Offered by Galerie de Frise
Henry William PICKERSGILL, attributed to
(London 1782 - London 1875)
Portrait of Captain Samuel Wright
Oil on canvas
H. 92 cm ; L. 73 cm
About 1810/1815
Provenance:
- Brother of the model, John Wright (1758-1840), Lenton Hall, Nottinghamshire
- His son Francis Beresford Wright (1806-1873), Osmaston Manor, Derbyshire
- Son John Wright, known as Osmaston (1831-1901), Hawkhurst Court, Sussex
- Son Francis Plumptre Beresford Osmaston (1857-1925), lawyer, Stoneshill, Limpsfield, Surrey
- Daughter Eleanor Dorothea Osmaston (1887-1959), feminist politician married to economist and newspaper owner Walter Layton (1884-1966), Beacon Crag, Porthleven, Cornwall
- Sold by Lady Layton in the 1950s to Arthur Ackerman & Son Gallery, New York
- Collection of Salem Academy and College, Winston-Salem, North Carolina
A native of Nottingham, Samuel Wright (1754-1839) was the son of banker John Wright (1723-1789) and his wife Ann (1721-1792), née Sherbrooke; John Wright ran the bank founded in Nottingham in 1761 by his father Ichabod Wright (1700-1777), but was originally a merchant family, very influential in Nottinghamshire and Derbyshire.
Unlike his brother John (1758-1840) who took over the family bank in 1789, Samuel took up a military career and became Captain of the 15th Regiment of Hussars (light dragoons) and Lieutenant-Colonel of the Bunny Volunteers, a kind of local militia formed in 1798.
In the meantime he had married, on July 15, 1788, Anne Margaret of Coventry, daughter of George William, 6th Earl of Coventry (1722-1809) who was portrayed by Perronneau in 1773. Anne Margaret, born in 1757 in the Oxford area, had for the occasion divorced in 1787 Edward Foley (married in 1778), which caused a great stir in both Houses of Parliament at the time.
The couple lived at Gunthorpe (a few miles east of Nottingham), specifically Gunthorpe Lodge, until Anne Margaret's death in 1822; Samuel was still living at Gunthorpe in 1824, before retiring to Upper Broughton, formerly Broughton Sunley, where he is buried.
In 1825, according to the Broughton parish records, he married Anne Foulkes (1805-1866); she was widowed in 1839, inherited Samuel's estate, and remarried in 1846. Samuel had no direct descendants.

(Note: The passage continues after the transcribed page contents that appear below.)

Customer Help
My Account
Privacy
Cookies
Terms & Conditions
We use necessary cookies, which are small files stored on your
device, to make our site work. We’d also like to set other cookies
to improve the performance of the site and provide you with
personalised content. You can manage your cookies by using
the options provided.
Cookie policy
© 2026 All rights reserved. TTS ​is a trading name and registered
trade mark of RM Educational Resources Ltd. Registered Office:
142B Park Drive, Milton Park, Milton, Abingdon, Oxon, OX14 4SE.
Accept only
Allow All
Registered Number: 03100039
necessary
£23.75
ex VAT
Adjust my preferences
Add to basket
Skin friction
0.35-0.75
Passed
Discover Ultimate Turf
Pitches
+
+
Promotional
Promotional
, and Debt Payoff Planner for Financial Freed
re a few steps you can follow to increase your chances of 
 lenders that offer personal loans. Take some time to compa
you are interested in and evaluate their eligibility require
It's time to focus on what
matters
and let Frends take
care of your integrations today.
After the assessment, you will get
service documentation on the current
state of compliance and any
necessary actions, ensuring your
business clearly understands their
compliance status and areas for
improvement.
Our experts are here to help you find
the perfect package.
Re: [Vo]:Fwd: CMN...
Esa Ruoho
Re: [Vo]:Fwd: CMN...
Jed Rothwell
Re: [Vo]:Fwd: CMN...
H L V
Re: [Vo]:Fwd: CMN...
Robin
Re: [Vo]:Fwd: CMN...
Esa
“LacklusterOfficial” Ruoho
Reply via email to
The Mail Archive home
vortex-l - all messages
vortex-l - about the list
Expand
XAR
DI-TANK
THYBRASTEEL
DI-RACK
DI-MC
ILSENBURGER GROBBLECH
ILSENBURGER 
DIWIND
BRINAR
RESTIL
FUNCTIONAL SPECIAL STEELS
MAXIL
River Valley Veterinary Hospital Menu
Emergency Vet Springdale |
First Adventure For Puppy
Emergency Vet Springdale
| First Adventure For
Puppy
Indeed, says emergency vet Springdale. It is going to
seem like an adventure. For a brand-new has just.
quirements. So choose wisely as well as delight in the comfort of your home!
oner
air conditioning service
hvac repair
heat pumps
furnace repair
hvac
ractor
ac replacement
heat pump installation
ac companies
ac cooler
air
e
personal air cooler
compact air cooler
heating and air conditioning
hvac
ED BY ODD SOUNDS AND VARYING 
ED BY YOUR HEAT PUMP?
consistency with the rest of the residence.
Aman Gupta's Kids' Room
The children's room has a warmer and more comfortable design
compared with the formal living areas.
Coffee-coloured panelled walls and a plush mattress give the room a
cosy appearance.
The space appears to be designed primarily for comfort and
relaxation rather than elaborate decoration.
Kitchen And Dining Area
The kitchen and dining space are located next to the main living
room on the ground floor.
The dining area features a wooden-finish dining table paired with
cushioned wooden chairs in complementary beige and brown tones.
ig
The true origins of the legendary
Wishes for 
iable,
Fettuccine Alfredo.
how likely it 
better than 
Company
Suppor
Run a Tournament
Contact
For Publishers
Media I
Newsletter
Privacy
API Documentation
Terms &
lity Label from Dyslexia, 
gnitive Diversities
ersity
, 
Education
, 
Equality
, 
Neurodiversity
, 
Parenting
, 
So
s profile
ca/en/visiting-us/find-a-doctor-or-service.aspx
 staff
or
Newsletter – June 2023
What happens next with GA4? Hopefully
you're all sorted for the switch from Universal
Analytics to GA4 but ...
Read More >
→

In all likelihood, Samuel Wright left his portrait to his brother John upon his death, who was able to enjoy it for only one year at his home at Lenton Hall in Nottingham, which he had built in 1802; the painting ended up at Osmaston Manor, the home John's son Francis had built at the time, around 1845. It remained in the family until the 1950s.
This portrait shows him in the prime of life, around 55 or 60 years old, dressed as a sportsman, with his riding suit, top hat and whip.
Henry-William Pickersgill was one of the leading English portrait painters of the first half of the nineteenth century; from 1845 until his death, he had almost no rival to paint the celebrities of the time. Sobriety and precision characterize his effigies.
He entered the Royal Academy in London in 1805 and exhibited his first portrait there the following year.